▸ **Exercise goal**:
Repeat all the lines below exactly, but omit the pictures.

▸ **Provided data**:
◇ ◇ ◇ ◇ ◇ ◇ ◇

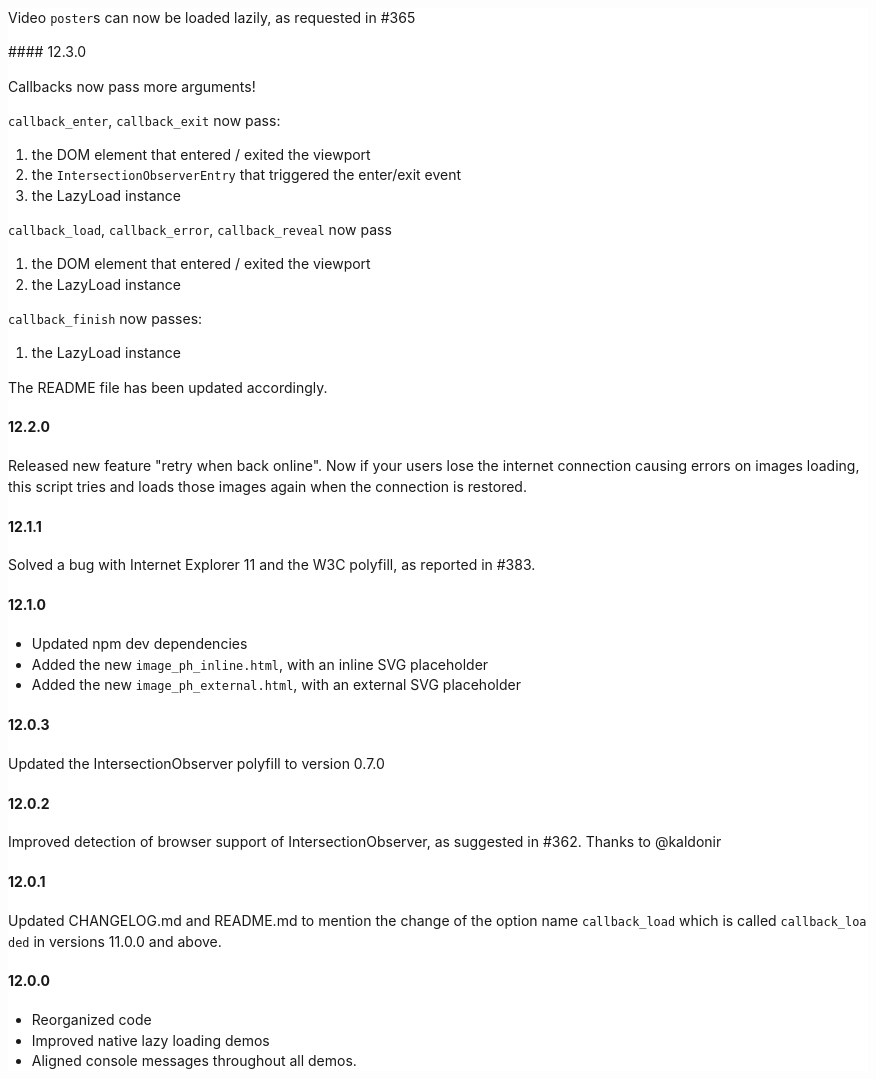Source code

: Video `poster`s can now be loaded lazily, as requested in #365

#### 12.3.0

Callbacks now pass more arguments!

`callback_enter`, `callback_exit` now pass:

1. the DOM element that entered / exited the viewport
2. the `IntersectionObserverEntry` that triggered the enter/exit event
3. the LazyLoad instance

`callback_load`, `callback_error`, `callback_reveal` now pass

1. the DOM element that entered / exited the viewport
2. the LazyLoad instance

`callback_finish` now passes:

1. the LazyLoad instance

The README file has been updated accordingly.

#### 12.2.0

Released new feature "retry when back online". Now if your users lose the internet connection causing errors on images loading, this script tries and loads those images again when the connection is restored.

#### 12.1.1

Solved a bug with Internet Explorer 11 and the W3C polyfill, as reported in #383.

#### 12.1.0

- Updated npm dev dependencies
- Added the new `image_ph_inline.html`, with an inline SVG placeholder
- Added the new `image_ph_external.html`, with an external SVG placeholder

#### 12.0.3

Updated the IntersectionObserver polyfill to version 0.7.0

#### 12.0.2

Improved detection of browser support of IntersectionObserver, as suggested in #362. Thanks to @kaldonir

#### 12.0.1

Updated CHANGELOG.md and README.md to mention the change of the option name `callback_load` which is called `callback_loaded` in versions 11.0.0 and above.

#### 12.0.0

- Reorganized code
- Improved native lazy loading demos
- Aligned console messages throughout all demos.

◇ ◇ ◇ ◇ ◇ ◇ ◇

▸ **Result of this exercise**:
Source code

: Video `poster`s can now be loaded lazily, as requested in #365

#### 12.3.0

Callbacks now pass more arguments!

`callback_enter`, `callback_exit` now pass:

1. the DOM element that entered / exited the viewport
2. the `IntersectionObserverEntry` that triggered the enter/exit event
3. the LazyLoad instance

`callback_load`, `callback_error`, `callback_reveal` now pass

1. the DOM element that entered / exited the viewport
2. the LazyLoad instance

`callback_finish` now passes:

1. the LazyLoad instance

The README file has been updated accordingly.

#### 12.2.0

Released new feature "retry when back online". Now if your users lose the internet connection causing errors on images loading, this script tries and loads those images again when the connection is restored.

#### 12.1.1

Solved a bug with Internet Explorer 11 and the W3C polyfill, as reported in #383.

#### 12.1.0

- Updated npm dev dependencies
- Added the new `image_ph_inline.html`, with an inline SVG placeholder
- Added the new `image_ph_external.html`, with an external SVG placeholder

#### 12.0.3

Updated the IntersectionObserver polyfill to version 0.7.0

#### 12.0.2

Improved detection of browser support of IntersectionObserver, as suggested in #362. Thanks to @kaldonir

#### 12.0.1

Updated CHANGELOG.md and README.md to mention the change of the option name `callback_load` which is called `callback_loaded` in versions 11.0.0 and above.

#### 12.0.0

- Reorganized code
- Improved native lazy loading demos
- Aligned console messages throughout all demos.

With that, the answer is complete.